Ma l’economia da sola oggi non basta a spiegare questa debolezza interna di Obama. Ci sono infatti altri due limiti molto più radicati nel carattere stesso di questo presidente. Dai suoi interventi, dai suoi atteggiamenti, dal rifiuto di parlare per 54 giorni con le ”aziende”, con i protagonisti del settore dopo lo ”spill”, dal diktat imposto alla Bp (soprattutto in materia di dividendi) abbiamo avuto la conferma che il sentimento di Obama è uno dei più ”antibusiness” che abbiamo mai visto alla Casa Bianca negli ultimi 50 anni. Due giorni fa Ivan Seidenberg, il Ceo di Verizon e presidente della Business Roundtable, una delle più grandi associazioni industriali americane, lo ha persino formalizzato in una dichiarazione scritta.
Sul fronte internazionale poi, la gestione della crisi con la Turchia, un alleato dell’Occidente alla deriva verso il Medio Oriente, conferma che troppo spesso il presidente manca di polso, non ha il coraggio di giocare d’anticipo, dà l’impressione di essere incerto e confuso quando si tratta di andare controcorrente.

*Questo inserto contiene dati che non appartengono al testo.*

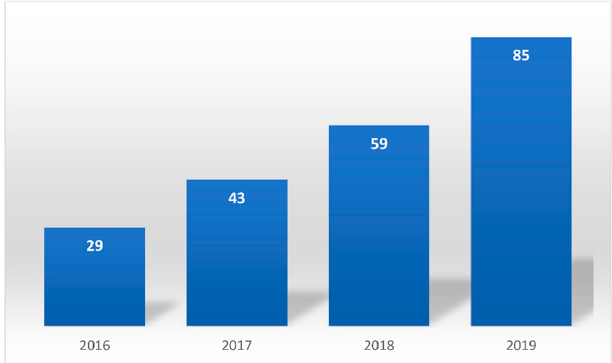
Figure 2. Number of relevant scientific publications according to the SCOPUS database.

Essere antibusiness e non avere polso non sono due cose da poco. Gli americani non sono per natura – antibusiness”, e in politica estera preferiscono essere temuti e rispettati piuttosto che amati e ignorati. Ma Obama impara sul campo.
Con l’affare McChrystal si è accorto che il decisionismo paga più del gesto magnanimo. Presto si accorgerà che il dialogo con il mondo degli affari è più importante del confronto. Anche per l’opinione pubblica. Intanto, nonostante il pessimismo estremo di ieri di Karl Rove sul Wall Street Journal, qualche segnale in arrivo dal gioco al rilancio per Obama c’è: i sondaggi medi di Real Clear Politics lo danno attorno al 48%. Un paio di mesi fa era al 41-44 per cento.